The relatively widespread adoption of Bitcoin in South Korea, along with its historically high price, concerns the country’s regulators, who cite the dangers of “blind speculation” and “excessive volatility” as grounds for the forthcoming policy shift.
In a statement, the South Korean government worried that “virtual currency trading is overheating irrationally… And we can no longer overlook this abnormal speculative situation.”
Indeed, several commentators have noted that, despite Bitcoin’s upward trend, the cryptocurrency has also experienced extreme price fluctuations, sometimes dipping several thousand dollars in a single day before rising again. Moreover, after South Korea announced its ban on anonymous trading, the price per coin dropped more than 9 percent overnight to around $14,000—a reflection of the currency’s volatility.
For this reason, Stephen Roach, an economist and Yale University senior fellow, has reportedly warned that Bitcoin is experiencing “a dangerous speculative bubble by any shadow or stretch of the imagination…and like all bubbles, they burst.”
Regulators in other countries are also monitoring the burgeoning cryptocurrency market. In the United States, Jay Clayton, Chairman of the U.S. Securities and Exchange Commission, has warned investors of potential scams and criminal activity arising from the decentralized and unregulated nature of cryptocurrency, reportedly stating that the market does not have “the important disclosures, processes and other investor protections that our securities laws require.”
The United Kingdom (UK) and European Union (EU) are also considering regulating cryptocurrency in the wake of its growth over the past year. Citing potential connections between cryptocurrencies and criminal activities such as money laundering and tax evasion, the UK’s Treasury stated that it would work in tandem with EU governments to bring virtual currency exchanges within anti-money laundering and counter-terrorism financing regulation.

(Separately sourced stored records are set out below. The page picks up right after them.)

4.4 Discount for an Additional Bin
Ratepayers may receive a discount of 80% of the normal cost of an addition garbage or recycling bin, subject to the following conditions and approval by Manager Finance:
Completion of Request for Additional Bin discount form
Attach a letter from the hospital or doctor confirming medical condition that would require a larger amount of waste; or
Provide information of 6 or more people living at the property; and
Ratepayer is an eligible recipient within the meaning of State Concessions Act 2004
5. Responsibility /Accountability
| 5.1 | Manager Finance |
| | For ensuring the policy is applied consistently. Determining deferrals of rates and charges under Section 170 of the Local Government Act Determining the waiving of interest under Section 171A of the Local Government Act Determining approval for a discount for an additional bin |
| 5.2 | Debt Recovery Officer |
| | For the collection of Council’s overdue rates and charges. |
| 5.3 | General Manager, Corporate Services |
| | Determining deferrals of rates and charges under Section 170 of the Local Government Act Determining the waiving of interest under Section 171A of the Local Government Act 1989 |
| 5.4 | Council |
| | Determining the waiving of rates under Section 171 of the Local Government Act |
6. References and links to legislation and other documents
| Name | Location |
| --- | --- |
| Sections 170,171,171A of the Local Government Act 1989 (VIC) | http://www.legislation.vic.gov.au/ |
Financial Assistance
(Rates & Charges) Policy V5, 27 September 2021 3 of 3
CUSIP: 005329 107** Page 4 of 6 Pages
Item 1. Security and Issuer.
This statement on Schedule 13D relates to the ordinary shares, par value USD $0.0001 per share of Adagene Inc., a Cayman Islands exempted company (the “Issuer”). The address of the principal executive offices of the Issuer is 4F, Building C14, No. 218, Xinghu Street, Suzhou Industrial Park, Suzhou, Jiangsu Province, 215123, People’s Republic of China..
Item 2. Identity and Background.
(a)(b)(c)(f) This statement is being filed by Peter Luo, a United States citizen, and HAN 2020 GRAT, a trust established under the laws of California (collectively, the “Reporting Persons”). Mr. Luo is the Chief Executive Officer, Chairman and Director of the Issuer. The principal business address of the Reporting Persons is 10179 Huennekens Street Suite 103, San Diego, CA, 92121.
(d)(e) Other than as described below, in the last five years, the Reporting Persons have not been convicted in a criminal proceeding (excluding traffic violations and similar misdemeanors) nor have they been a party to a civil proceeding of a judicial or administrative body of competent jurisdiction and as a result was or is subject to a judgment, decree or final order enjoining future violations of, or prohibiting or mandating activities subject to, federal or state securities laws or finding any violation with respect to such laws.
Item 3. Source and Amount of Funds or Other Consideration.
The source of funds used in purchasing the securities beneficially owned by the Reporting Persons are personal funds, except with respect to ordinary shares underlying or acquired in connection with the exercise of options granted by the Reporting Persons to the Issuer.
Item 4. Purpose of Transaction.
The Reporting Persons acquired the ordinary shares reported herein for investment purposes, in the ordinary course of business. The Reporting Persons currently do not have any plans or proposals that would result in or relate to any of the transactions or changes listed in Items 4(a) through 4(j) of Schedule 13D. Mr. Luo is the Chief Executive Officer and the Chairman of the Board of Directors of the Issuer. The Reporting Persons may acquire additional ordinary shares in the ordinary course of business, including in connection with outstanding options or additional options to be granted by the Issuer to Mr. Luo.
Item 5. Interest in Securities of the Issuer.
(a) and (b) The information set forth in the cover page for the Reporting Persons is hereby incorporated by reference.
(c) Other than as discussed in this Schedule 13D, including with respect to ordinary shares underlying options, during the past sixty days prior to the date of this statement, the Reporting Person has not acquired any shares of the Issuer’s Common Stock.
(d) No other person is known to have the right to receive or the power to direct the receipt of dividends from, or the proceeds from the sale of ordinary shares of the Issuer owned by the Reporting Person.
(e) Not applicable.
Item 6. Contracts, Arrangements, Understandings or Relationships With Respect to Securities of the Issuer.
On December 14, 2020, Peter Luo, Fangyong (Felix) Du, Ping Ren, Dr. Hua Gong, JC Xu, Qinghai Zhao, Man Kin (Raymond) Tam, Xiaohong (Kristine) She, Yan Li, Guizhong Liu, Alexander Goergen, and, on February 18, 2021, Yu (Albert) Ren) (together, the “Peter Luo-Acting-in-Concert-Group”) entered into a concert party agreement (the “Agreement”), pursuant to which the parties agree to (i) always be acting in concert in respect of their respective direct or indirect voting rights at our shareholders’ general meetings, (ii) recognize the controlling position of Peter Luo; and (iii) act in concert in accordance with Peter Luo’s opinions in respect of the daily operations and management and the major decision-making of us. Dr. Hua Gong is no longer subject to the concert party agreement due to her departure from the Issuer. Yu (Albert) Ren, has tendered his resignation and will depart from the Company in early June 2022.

Along the lines of South Korea’s recent policy shift, an EU-wide plan would require cryptocurrency traders to disclose their identities, thus removing the anonymity that makes the virtual currency attractive to criminals.
Although “Bitcoin certainly fits the criterion” for a bubble asset susceptible to a market crash, according to some observers, many investors argue that the price of the coin will continue to rise. Thus, these observers view the currency’s volatility “as a necessary bump on the path to even higher valuations.”
The South Korean government’s ban on anonymous cryptocurrency trading came into effect on January 30, 2018.